Saved data entries =
===
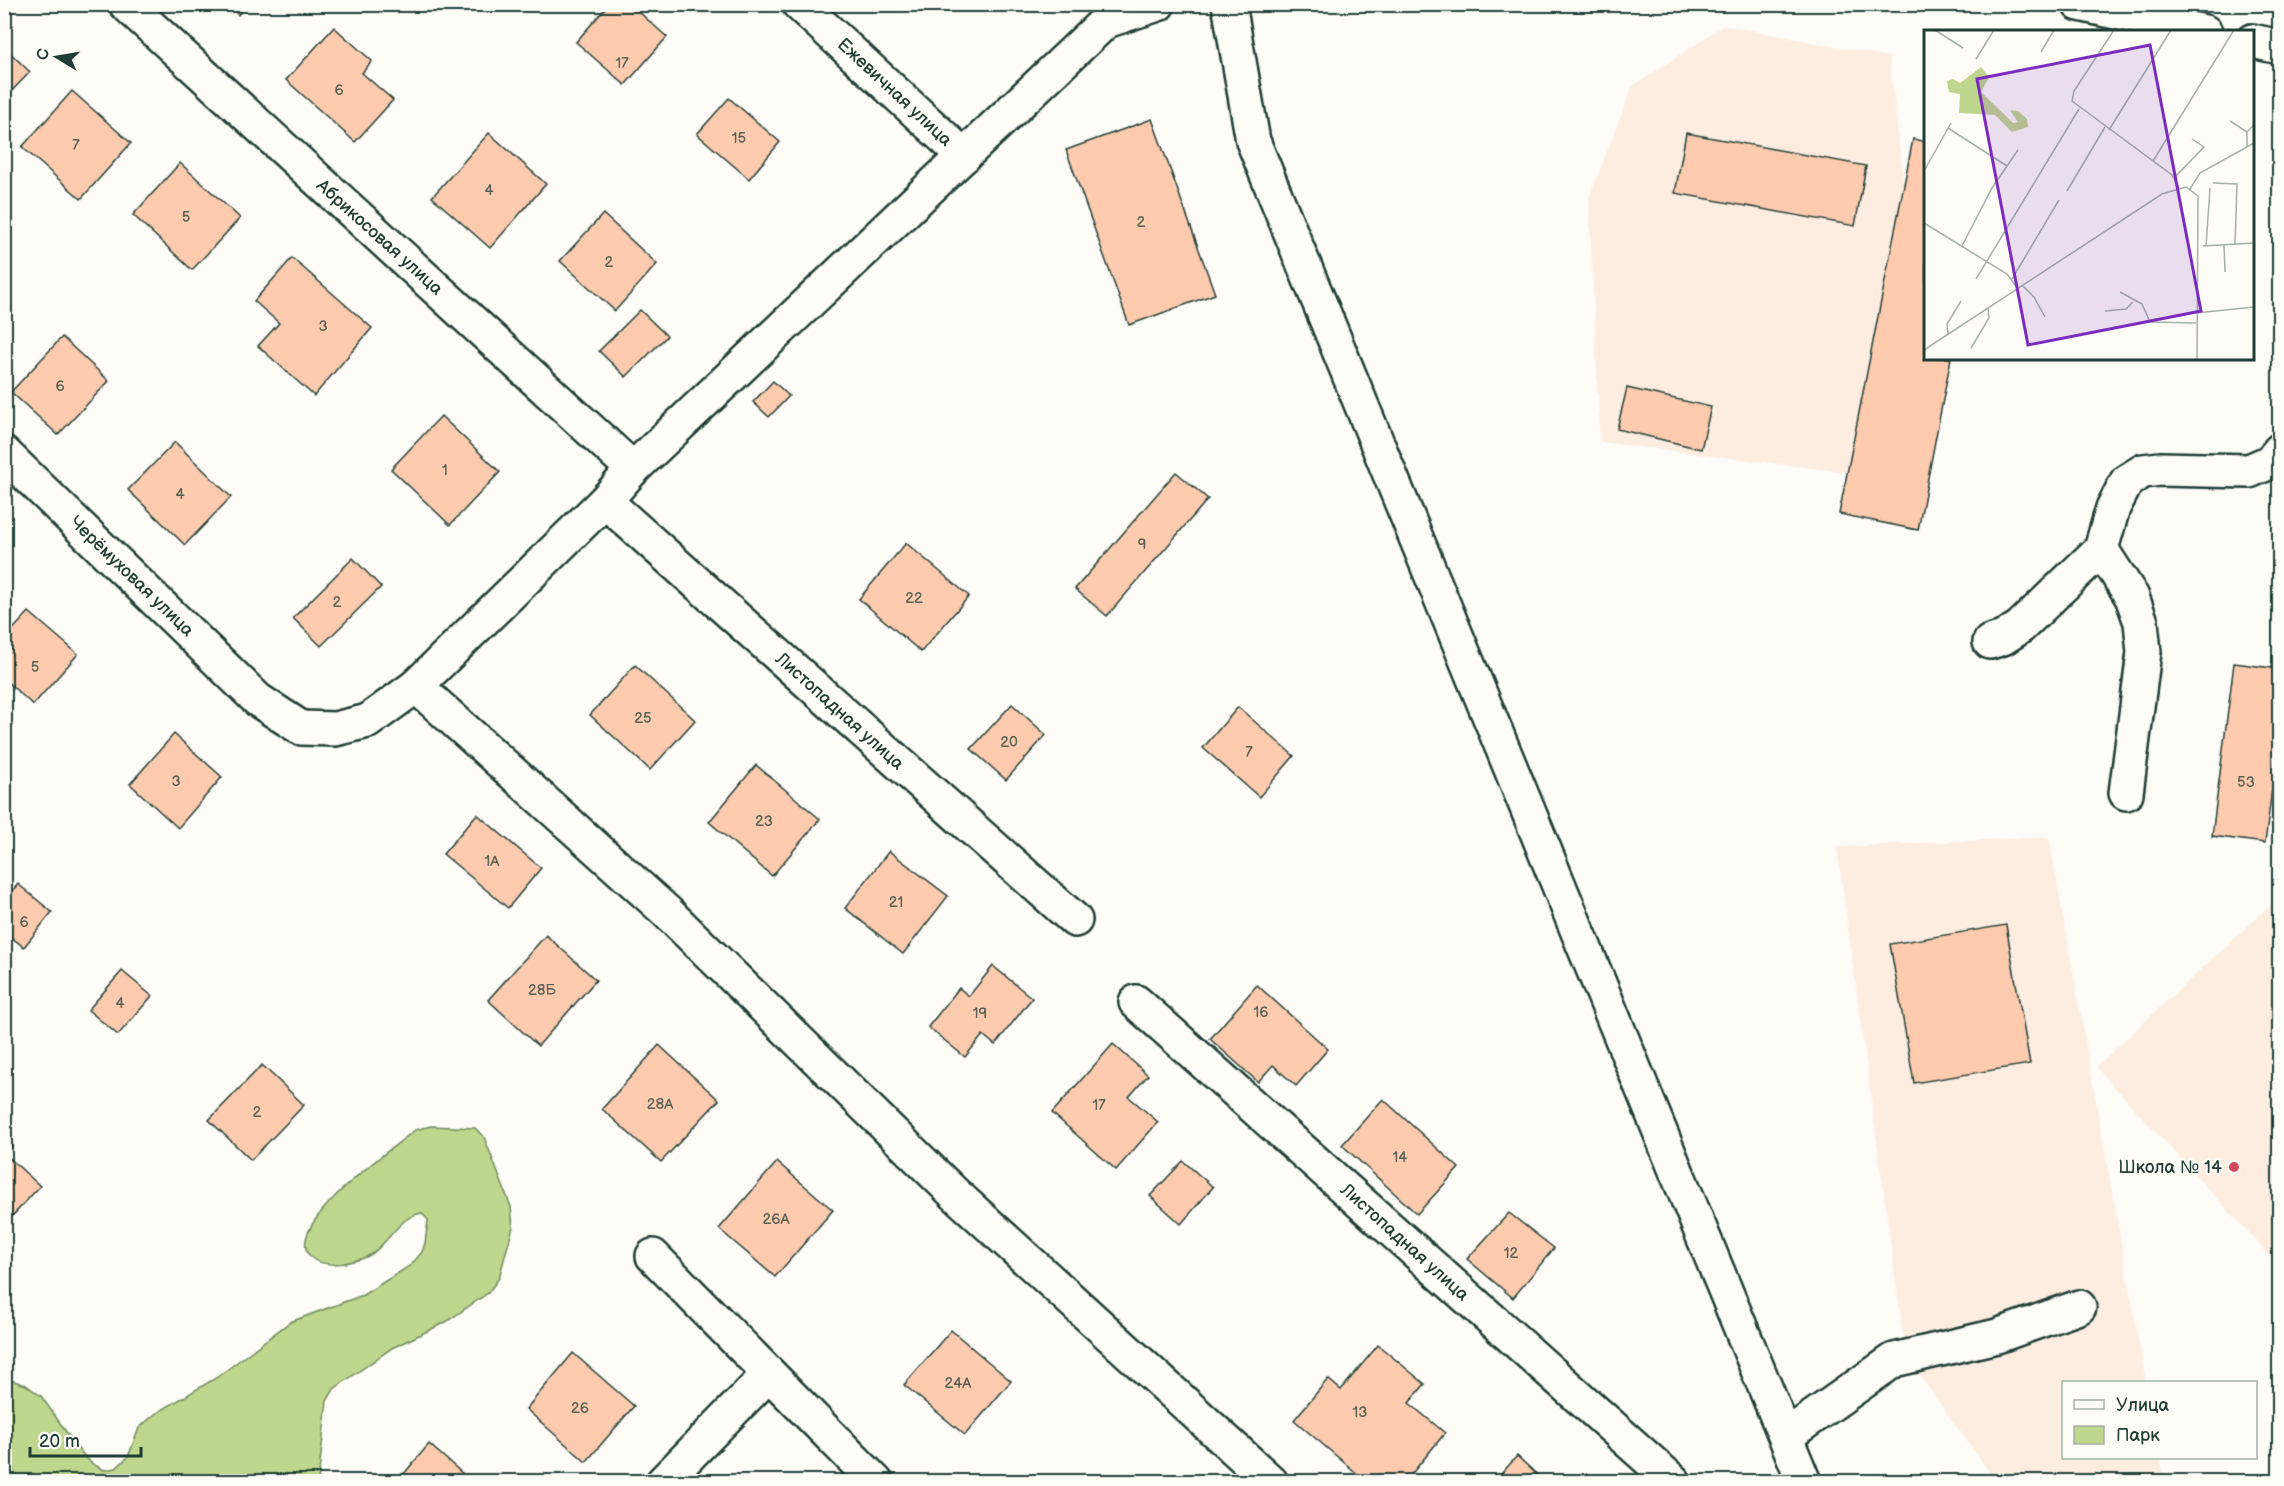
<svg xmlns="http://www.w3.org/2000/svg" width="2284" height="1486" font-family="'Balsamiq Sans',sans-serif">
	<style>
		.built { fill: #fdede1 }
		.green { fill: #bfd68d; stroke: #6f8a60; stroke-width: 1.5 }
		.building { fill: #fecbaf; stroke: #1f3d34; stroke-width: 1.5 }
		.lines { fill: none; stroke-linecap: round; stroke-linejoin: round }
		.minor-casing { stroke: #1f3d34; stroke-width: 38 }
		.minor { stroke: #fdfcf7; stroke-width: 33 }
		.poi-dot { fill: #d1495b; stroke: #fdfcf7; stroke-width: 2 }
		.labels { text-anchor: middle; stroke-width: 4.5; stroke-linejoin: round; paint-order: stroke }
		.number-label { font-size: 15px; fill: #576053 }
		.street-label { font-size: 18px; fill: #1f3d34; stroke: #fdfcf7 }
		.poi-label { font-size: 18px; fill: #1f3d34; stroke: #fdfcf7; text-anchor: end }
		.inset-road { fill: none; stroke: #a4b0a9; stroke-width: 1.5 }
		.view { fill: #7b2cbf; fill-opacity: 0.15; stroke: #7b2cbf; stroke-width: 3 }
		.inset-edge { fill: none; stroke: #1f3d34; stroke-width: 3 }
	</style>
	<rect width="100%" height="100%" fill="#fdfcf7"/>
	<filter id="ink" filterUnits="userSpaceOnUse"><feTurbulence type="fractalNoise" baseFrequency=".0167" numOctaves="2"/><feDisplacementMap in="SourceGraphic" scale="12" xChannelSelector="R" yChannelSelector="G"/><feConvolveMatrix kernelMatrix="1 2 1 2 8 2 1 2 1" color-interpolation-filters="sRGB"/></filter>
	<g filter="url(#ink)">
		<g class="built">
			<polygon points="1724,25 1889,57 1925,367 1901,479 1600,442 1589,198 1632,87"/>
			<polygon points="2049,837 2146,1382 2064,1382 2064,1458 2160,1458 2164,1481 1996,1481 1906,1357 1837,847"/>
			<polygon points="2279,897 2279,1266 2096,1067"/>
		</g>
		<path class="green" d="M431 1126 475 1128 484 1137 511 1207 513 1227 499 1278 488 1293 446 1322 392 1348 334 1389 327 1401 318 1481H5V1378L26 1385 41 1396 79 1450 91 1463 104 1470 116 1468 128 1457 139 1428 155 1414 216 1378 290 1322 363 1295 411 1265 422 1252 425 1243 428 1220 422 1213C399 1216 389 1243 370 1255 365 1258 358 1260 353 1261 341 1265 323 1266 313 1259 275 1229 393 1148 415 1130Z"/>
		<g class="building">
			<polygon points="227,4 247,4 238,15"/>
			<polygon points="609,4 630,4 667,37 625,85 576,42"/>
			<polygon points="334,27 372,61 362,73 393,100 355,142 286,80"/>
			<polygon points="4,47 30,72 4,99"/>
			<polygon points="72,91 131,143 81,199 22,147"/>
			<polygon points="729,98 780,142 749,179 697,134"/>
			<polygon points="1152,119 1215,294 1129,325 1066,150"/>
			<polygon points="489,133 546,184 490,248 432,197"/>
			<polygon points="1686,133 1866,166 1855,226 1675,193"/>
			<polygon points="1913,139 1926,142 1926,358 1951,358 1918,530 1839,514"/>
			<polygon points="180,163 240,218 192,270 133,215"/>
			<polygon points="603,214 657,264 615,311 560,261"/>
			<polygon points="292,258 372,328 314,396 258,346 279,323 254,301"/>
			<polygon points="640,310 667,336 626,377 599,351"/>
			<polygon points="62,337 109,381 58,435 11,392"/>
			<polygon points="773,381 789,396 769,417 753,402"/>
			<polygon points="1627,388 1711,407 1701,449 1617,429"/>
			<polygon points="441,416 500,472 450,525 391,469"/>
			<polygon points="175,442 231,497 185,545 128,490"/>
			<polygon points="1176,472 1208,499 1107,616 1075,589"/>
			<polygon points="906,543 969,596 921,652 859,599"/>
			<polygon points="353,558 381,587 321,646 293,618"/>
			<polygon points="29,612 78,654 33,705 4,679 4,639"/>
			<polygon points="2234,663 2280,669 2280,727 2265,843 2212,836"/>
			<polygon points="635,665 695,720 650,770 590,715"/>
			<polygon points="1012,704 1046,735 1006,780 971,749"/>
			<polygon points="1238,707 1294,756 1259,797 1203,748"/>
			<polygon points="174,734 222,777 178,828 130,784"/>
			<polygon points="756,765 820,819 772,876 709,822"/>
			<polygon points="477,814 541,868 508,908 443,854"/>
			<polygon points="889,851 948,896 903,954 845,908"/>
			<polygon points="18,884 52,912 24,947 4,932 4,901"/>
			<polygon points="2006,925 2030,1064 1914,1083 1890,944"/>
			<polygon points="546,935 596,980 538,1046 488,1000"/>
			<polygon points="993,966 1032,998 995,1045 983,1035 965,1057 928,1027 959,988 969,996"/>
			<polygon points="122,971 152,996 118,1035 88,1010"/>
			<polygon points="1257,985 1328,1049 1296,1086 1273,1065 1258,1082 1210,1039"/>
			<polygon points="1113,1044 1148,1075 1129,1097 1158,1122 1116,1170 1052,1113"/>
			<polygon points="659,1045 719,1100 661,1162 602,1109"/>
			<polygon points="262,1065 304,1105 251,1160 209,1120"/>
			<polygon points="1383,1099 1459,1168 1417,1214 1342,1145"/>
			<polygon points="4,1139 12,1146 5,1154 40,1186 4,1225"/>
			<polygon points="1183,1161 1213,1187 1181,1224 1150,1196"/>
			<polygon points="777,1162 833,1210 775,1277 719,1229"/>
			<polygon points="1509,1213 1554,1248 1513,1298 1467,1259"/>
			<polygon points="951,1330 1011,1381 965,1435 904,1385"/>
			<polygon points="1378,1345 1425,1384 1409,1403 1445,1433 1405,1482 1367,1482 1294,1420 1328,1379 1341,1390"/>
			<polygon points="573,1353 634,1406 586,1462 526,1409"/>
			<polygon points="429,1444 472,1482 397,1482"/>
			<polygon points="1517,1456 1545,1482 1494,1482"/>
		</g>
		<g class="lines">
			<defs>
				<g id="minor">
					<polyline points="126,4 633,469"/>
					<polyline points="799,4 964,156"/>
					<polyline points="1229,4 1253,141 1804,1482"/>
					<polyline points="2079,4 2205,32"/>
					<polyline points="2252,41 2280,47"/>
					<polyline points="4,453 258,700 301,728 335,729 368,721 416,686 605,501 633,469 1106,21 1158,4"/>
					<polyline points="605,501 1075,920"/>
					<polyline points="2101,549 2132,597 2141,622 2144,652 2126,793"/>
					<polyline points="1990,642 2003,638 2020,627 2101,549 2113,508 2127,481 2143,471 2160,469 2249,471 2270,462 2280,450"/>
					<polyline points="416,686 667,912 954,1193 1271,1482"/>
					<polyline points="1136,1002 1674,1482"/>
					<polyline points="653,1256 876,1482"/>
					<polyline points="1786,1436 1894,1360 1997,1336 2079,1307"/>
					<polyline points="663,1482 769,1374"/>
				</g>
			</defs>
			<use href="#minor" class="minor-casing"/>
			<use href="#minor" class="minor"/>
		</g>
	</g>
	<circle class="poi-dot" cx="2234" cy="1167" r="6"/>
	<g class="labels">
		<g class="number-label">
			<text x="622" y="68">17</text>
			<text x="339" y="95">6</text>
			<text x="739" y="143">15</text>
			<text x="76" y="150">7</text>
			<text x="489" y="195">4</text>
			<text x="186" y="222">5</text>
			<text x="1141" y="227">2</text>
			<text x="609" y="267">2</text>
			<text x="323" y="331">3</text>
			<text x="60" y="391">6</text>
			<text x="445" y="475">1</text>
			<text x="180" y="499">4</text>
			<text x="1142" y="549">9</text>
			<text x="914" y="603">22</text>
			<text x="337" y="607">2</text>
			<text x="35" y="672">5</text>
			<text x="643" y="723">25</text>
			<text x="1009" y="747">20</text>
			<text x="1249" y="757">7</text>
			<text x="176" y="786">3</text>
			<text x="2246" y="787">53</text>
			<text x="764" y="826">23</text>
			<text x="492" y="866">1А</text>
			<text x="896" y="907">21</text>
			<text x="24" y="927">6</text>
			<text x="542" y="995">28Б</text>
			<text x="120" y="1008">4</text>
			<text x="1261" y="1017">16</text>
			<text x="980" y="1018">19</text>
			<text x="660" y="1109">28А</text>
			<text x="1099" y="1110">17</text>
			<text x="257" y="1117">2</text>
			<text x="1400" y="1162">14</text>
			<text x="776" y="1224">26А</text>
			<text x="1511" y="1258">12</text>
			<text x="958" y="1388">24А</text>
			<text x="580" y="1413">26</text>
			<text x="1360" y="1417">13</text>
		</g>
		<g class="street-label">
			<text transform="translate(895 92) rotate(43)" y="6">Ежевичная улица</text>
			<text transform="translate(380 237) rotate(42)" y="6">Абрикосовая улица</text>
			<text transform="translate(132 576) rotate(44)" y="6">Черёмуховая улица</text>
			<text transform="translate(840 711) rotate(42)" y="6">Листопадная улица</text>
			<text transform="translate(1405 1242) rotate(42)" y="6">Листопадная улица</text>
		</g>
		<g class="poi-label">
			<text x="2222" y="1173">Школа № 14</text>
		</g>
	</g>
	<g transform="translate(1924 30)">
		<rect width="330" height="330" fill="#fdfcf7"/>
		<path d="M57 37 65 47 57 62 89 93 94 92 86 80 94 81 103 89 104 97 88 102 71 85 35 83 36 64 25 62 23 51 29 49 36 53Z" fill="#bfd68d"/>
		<path class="inset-road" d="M11 0 39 18M190 0 150 61 148 71 248 145 255 158M117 22 130 0M52 29 70 0M306 91 323 102M24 98 83 136M185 100 247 0M323 117V102L330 95M229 131 310 0M0 141 27 93M250 148 280 117 268 109M289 153 313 154 311 214M266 159 276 143 330 113M143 161 181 97M0 193 83 244 94 259M300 215 301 242M38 216 68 158 94 120M279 216 330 213M282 216 286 158M52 249 155 79M88 249 135 170M99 256 110 267 121 287M196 262 218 274 226 292 272 293M181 281 202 279 209 272M272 283 330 277M24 304 23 294 37 271M47 318 65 288 64 278M0 320 238 164 262 157 274 166 273 330"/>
		<path class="view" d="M226 15 277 281 104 315 53 49Z"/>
		<rect width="330" height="330" class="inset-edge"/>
	</g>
	<rect width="2284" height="1486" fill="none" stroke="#fdfcf7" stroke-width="24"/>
	<rect x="12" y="12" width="2260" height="1462" fill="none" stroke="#1f3d34" stroke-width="2" filter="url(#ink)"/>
	<rect x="2062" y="1381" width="195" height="78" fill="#fdfcf7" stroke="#a4b0a9" stroke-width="1.5"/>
	<rect x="2074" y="1400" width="30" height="9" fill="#fdfcf7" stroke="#a4b0a9" stroke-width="1.5"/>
	<text x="2116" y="1411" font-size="18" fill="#1f3d34">Улица</text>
	<rect x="2074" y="1426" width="30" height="18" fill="#bfd68d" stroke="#a4b0a9" stroke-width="1.5"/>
	<text x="2116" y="1441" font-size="18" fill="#1f3d34">Парк</text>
	<g transform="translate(57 57) rotate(281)" stroke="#fdfcf7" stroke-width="4.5" paint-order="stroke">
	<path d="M0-4.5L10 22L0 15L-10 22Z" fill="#1f3d34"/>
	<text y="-9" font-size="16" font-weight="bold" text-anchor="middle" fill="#1f3d34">С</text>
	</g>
	<path d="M30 1447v9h111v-9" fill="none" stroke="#1f3d34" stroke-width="3"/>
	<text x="39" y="1447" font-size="18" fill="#1f3d34" stroke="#fdfcf7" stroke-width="4.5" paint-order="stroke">20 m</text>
</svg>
===
Your answer should be every line above that contains the word "middle".

Solution for this exercise =
		.labels { text-anchor: middle; stroke-width: 4.5; stroke-linejoin: round; paint-order: stroke }
	<text y="-9" font-size="16" font-weight="bold" text-anchor="middle" fill="#1f3d34">С</text>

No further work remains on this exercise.